==== The input ====

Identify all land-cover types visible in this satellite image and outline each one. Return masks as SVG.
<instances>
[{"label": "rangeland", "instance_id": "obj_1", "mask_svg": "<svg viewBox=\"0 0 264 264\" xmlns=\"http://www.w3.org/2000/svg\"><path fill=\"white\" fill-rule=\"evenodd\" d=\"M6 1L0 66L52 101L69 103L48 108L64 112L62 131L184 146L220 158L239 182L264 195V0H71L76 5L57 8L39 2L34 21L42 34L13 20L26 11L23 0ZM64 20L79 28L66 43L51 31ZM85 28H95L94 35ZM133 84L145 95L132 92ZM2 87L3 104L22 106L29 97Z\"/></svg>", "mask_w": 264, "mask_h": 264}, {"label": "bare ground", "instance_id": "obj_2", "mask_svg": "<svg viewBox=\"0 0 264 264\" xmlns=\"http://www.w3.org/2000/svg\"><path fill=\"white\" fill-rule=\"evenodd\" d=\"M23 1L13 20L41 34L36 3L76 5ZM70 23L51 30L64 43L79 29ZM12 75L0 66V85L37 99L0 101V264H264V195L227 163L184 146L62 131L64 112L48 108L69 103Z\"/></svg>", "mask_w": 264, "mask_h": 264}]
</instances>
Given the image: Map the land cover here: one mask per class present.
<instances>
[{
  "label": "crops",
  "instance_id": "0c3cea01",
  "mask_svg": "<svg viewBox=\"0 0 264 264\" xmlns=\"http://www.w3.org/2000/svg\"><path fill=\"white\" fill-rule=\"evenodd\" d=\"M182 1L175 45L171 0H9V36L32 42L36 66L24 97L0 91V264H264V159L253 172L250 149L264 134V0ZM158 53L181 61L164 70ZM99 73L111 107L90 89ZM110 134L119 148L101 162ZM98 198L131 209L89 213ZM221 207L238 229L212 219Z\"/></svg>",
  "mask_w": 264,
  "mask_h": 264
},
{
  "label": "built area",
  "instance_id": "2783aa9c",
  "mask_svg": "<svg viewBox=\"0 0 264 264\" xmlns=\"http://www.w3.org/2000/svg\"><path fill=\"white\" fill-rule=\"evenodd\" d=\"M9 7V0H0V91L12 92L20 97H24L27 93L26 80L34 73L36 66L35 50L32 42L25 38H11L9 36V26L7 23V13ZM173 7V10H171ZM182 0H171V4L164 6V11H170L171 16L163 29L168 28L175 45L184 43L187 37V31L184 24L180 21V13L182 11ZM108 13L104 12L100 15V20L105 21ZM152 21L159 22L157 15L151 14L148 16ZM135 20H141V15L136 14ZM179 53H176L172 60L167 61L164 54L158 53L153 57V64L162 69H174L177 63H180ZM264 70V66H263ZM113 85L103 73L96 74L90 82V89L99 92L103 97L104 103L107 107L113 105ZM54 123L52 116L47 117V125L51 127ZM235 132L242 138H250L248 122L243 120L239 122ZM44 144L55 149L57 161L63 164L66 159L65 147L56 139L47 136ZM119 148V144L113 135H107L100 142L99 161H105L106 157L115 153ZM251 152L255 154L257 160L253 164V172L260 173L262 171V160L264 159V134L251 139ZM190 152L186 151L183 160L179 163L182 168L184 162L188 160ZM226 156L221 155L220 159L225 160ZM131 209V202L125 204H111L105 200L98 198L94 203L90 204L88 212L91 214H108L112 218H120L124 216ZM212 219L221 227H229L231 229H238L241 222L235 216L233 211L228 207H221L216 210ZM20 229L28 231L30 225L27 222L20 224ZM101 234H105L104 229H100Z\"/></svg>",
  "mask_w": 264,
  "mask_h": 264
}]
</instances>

====

# Directions for this task:
Reproduce the whole listing word for word.

# Result of the exercise:
Identify all land-cover types visible in this satellite image and outline each one. Return masks as SVG.
<instances>
[{"label": "rangeland", "instance_id": "obj_1", "mask_svg": "<svg viewBox=\"0 0 264 264\" xmlns=\"http://www.w3.org/2000/svg\"><path fill=\"white\" fill-rule=\"evenodd\" d=\"M6 1L0 66L52 101L69 103L48 108L64 112L62 131L184 146L220 158L239 182L264 195V0H71L76 5L57 8L39 2L34 21L42 34L13 20L26 11L23 0ZM64 20L79 28L66 43L51 31ZM85 28H95L94 35ZM133 84L145 95L132 92ZM2 87L3 104L22 106L29 97Z\"/></svg>", "mask_w": 264, "mask_h": 264}, {"label": "bare ground", "instance_id": "obj_2", "mask_svg": "<svg viewBox=\"0 0 264 264\" xmlns=\"http://www.w3.org/2000/svg\"><path fill=\"white\" fill-rule=\"evenodd\" d=\"M23 1L13 20L41 34L36 3L76 5ZM70 23L51 30L64 43L79 29ZM12 75L0 66V85L37 99L0 101V264H264V195L227 163L184 146L62 131L64 112L48 108L69 103Z\"/></svg>", "mask_w": 264, "mask_h": 264}]
</instances>
Given the image: Map the land cover here: one mask per class present.
<instances>
[{
  "label": "crops",
  "instance_id": "0c3cea01",
  "mask_svg": "<svg viewBox=\"0 0 264 264\" xmlns=\"http://www.w3.org/2000/svg\"><path fill=\"white\" fill-rule=\"evenodd\" d=\"M182 1L175 45L171 0H9V36L32 42L36 66L24 97L0 91V264H264V159L253 172L250 149L264 134V0ZM158 53L181 61L164 70ZM99 73L111 107L90 89ZM110 134L119 148L101 162ZM98 198L131 209L89 213ZM221 207L238 229L212 219Z\"/></svg>",
  "mask_w": 264,
  "mask_h": 264
},
{
  "label": "built area",
  "instance_id": "2783aa9c",
  "mask_svg": "<svg viewBox=\"0 0 264 264\" xmlns=\"http://www.w3.org/2000/svg\"><path fill=\"white\" fill-rule=\"evenodd\" d=\"M9 7V0H0V91L12 92L20 97H24L27 93L26 80L34 73L36 66L35 50L32 42L25 38H11L9 36V26L7 23V13ZM173 7V10H171ZM182 0H171V4L164 6V11H170L171 16L163 29L168 28L175 45L184 43L187 37V31L184 24L180 21V13L182 11ZM108 13L104 12L100 15V20L105 21ZM152 21L159 22L157 15L151 14L148 16ZM135 20H141V15L136 14ZM179 53H176L172 60L167 61L164 54L158 53L153 57V64L162 69H174L177 63H180ZM264 70V66H263ZM113 85L103 73L96 74L90 82V89L99 92L103 97L104 103L107 107L113 105ZM54 123L52 116L47 117V125L51 127ZM235 132L242 138H250L248 122L243 120L239 122ZM44 144L55 149L57 161L63 164L66 159L65 147L56 139L47 136ZM119 148V144L113 135H107L100 142L99 161H105L106 157L115 153ZM251 152L255 154L257 160L253 164V172L260 173L262 171V160L264 159V134L251 139ZM190 152L186 151L183 160L179 163L182 168L184 162L188 160ZM226 156L221 155L220 159L225 160ZM131 209V202L125 204H111L105 200L98 198L94 203L90 204L88 212L91 214H108L112 218H120L124 216ZM212 219L221 227H229L231 229H238L241 222L235 216L233 211L228 207H221L216 210ZM20 229L28 231L30 225L27 222L20 224ZM101 234H105L104 229H100Z\"/></svg>",
  "mask_w": 264,
  "mask_h": 264
}]
</instances>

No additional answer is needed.